The story is unbelievably involved for this type of game and once you get into it just a little way, you’ll be hooked. The game doesn’t depend on accumulating points to win (what!?!) nor does it bombard you with unconnected puzzle screens or mindless game play designed to merely extend the game length artificially. This is one deep continuous struggle by an oppressed slave (who didn’t realize he was oppressed until he overheard the gruesome plan that spelled out doom for him and his whole race of Mudokons) to save himself and other (sometimes) unbelieving fellow beings. Make no mistake, Oddworld: Abe’s Oddysee is tough despite it’s cute and somewhat bizarre characters and environment.
The controls are fairly easy to learn as Abe can do over a dozen actions such as run, sneak, throw, jump, crouch, hop, roll, hoist, walk, mount, chant and use GameSpeak. This latter ability, Abe’s Mudokon language, consists of direction giving and rude noises. Learning when, where, why and to whom to use the eight possible GameSpeak options is an absolute necessity for completing the game. Locations within the game are just as diverse and craftily designed as the inhabitants of Abe’s world and include the RuptureFarms slice and dice meat packing factory where Oddworld: Abe’s Oddysee begins, the territory that surrounds the factory (Stockyards and Free-Fire Zone), Monsaic Lines (holy caves of the Mudokons), Scrabania (a good place to practice moves), a couple of Temples that serve as homes to the Scrabs and Paramites (both on the endangered list thanks to the goons at RuptureFarms) and Paramonia, part of Oddworld’s threatened wilderness.
The charm of the game is enhanced constantly by the actions of the various species (friendly and non-friendly), each with fantastically designed individual traits and personalities who must be handled with care to make them function in a helpful way. An endearing feature of the game is the way Abe’s “death” is handled by simply plopping him back at the beginning of whatever section you were playing. Be prepared, however, to repeat these sections numerous times as more often than not the game springs a surprise that quickly ends in Abe’s demise and can only be learned through trial and error. (See Enjoyment section below).
The innovative backgrounds and environments have to be seen to be believed. The consistency and plot-integrated cut scenes nearly exceed in brilliance any that I have seen before.
Every single being or creature that you encounter in the game has a unique blend of sound effects and the music is astonishingly linked to the action on the screen. Perhaps a bit more variety would have been nice but the exquisite way in which it merges with game play is uncanny. Abe’s speech is worth the entry fee alone.

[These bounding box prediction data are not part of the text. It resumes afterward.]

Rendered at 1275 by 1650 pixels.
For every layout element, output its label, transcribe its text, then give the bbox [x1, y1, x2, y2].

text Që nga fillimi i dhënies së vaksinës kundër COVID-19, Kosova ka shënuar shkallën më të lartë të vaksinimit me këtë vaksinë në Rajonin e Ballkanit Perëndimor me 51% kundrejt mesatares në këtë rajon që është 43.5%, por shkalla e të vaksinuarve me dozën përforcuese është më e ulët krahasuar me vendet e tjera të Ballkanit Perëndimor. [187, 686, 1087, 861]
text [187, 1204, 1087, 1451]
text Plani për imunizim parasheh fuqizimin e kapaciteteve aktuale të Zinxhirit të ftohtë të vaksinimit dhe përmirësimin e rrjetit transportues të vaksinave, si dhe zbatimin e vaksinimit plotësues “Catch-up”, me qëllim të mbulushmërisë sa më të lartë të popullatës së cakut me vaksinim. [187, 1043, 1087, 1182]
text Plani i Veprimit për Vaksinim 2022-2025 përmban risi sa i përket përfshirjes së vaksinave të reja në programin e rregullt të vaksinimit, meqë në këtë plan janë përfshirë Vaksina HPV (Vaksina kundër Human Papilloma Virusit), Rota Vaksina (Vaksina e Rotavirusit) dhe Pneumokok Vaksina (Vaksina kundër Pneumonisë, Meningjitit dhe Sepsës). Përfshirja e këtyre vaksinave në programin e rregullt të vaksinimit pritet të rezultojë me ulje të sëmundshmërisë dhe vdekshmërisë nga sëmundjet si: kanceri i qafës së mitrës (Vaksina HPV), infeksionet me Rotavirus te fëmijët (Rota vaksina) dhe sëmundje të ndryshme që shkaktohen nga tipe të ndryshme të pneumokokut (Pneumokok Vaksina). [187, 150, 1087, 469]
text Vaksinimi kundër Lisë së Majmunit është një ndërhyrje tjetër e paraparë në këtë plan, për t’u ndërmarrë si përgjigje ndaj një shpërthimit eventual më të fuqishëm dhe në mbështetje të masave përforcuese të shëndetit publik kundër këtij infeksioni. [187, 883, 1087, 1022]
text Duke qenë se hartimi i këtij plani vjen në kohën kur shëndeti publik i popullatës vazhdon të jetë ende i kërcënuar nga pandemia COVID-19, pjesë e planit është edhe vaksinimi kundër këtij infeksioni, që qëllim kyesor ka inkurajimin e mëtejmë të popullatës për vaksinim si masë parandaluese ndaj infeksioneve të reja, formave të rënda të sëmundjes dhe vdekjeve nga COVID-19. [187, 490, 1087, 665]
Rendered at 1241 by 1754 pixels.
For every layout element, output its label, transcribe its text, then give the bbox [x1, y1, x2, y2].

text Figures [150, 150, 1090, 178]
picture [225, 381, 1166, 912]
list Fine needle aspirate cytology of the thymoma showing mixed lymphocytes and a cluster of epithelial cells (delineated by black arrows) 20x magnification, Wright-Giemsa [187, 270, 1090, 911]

Overall presentation (from story to character actions) and intense game play far outshines any minor flaws perceived in the game. And those minor flaws (if any) are very difficult to identify. The game has nearly a perfect blend of sound, music, visual content, humor and nearly every emotion you can think of and all come into play during this game. If there is a flaw, it might be in the fact that the game is so frustratingly hard in places or that it forces you to learn of game traps by trial and error, thus guaranteeing sections will be replayed many times. If you are intent on saving all 99 of Abe’s Mudokon buddies, be prepared to spend a considerable amount of time glued to your computer. More than two dozen objects come into play and game play is not constricted to just repeating the same tired moves over and over. This game requires some mental agility to figure out the challenging puzzles and predicaments Abe finds himself in and not just tricky, slapdash, mindless puzzles either. There is an incredibly unique integration between Abe’s on-screen actions and the advancement of the story. Speaking of which, marvelously directed, meaningful and totally absorbing cut scenes splice the story together flawlessly and with flair. These amazing sequences have to be seen to be believed. To sum up, I have never been an ardent fan of side scrolling action puzzle games but in the case of Abe’s Oddysee I’m not only willing but downright eager to put aside my lukewarm feelings towards this type of game and unequivocally state that I hope the designer’s promise to fully flesh out other aspects of Oddworld in four more installments becomes reality. I, for one, will be at the head of the line waiting to pick up my reserved copy at my favorite software store.
The game isn’t really designed with replay value as a high priority. You’ll get enough replaying of most sections by the simple requirement to get through them safely. However, the game is so uniquely charming and fun, replaying it for pure enjoyment is a viable option.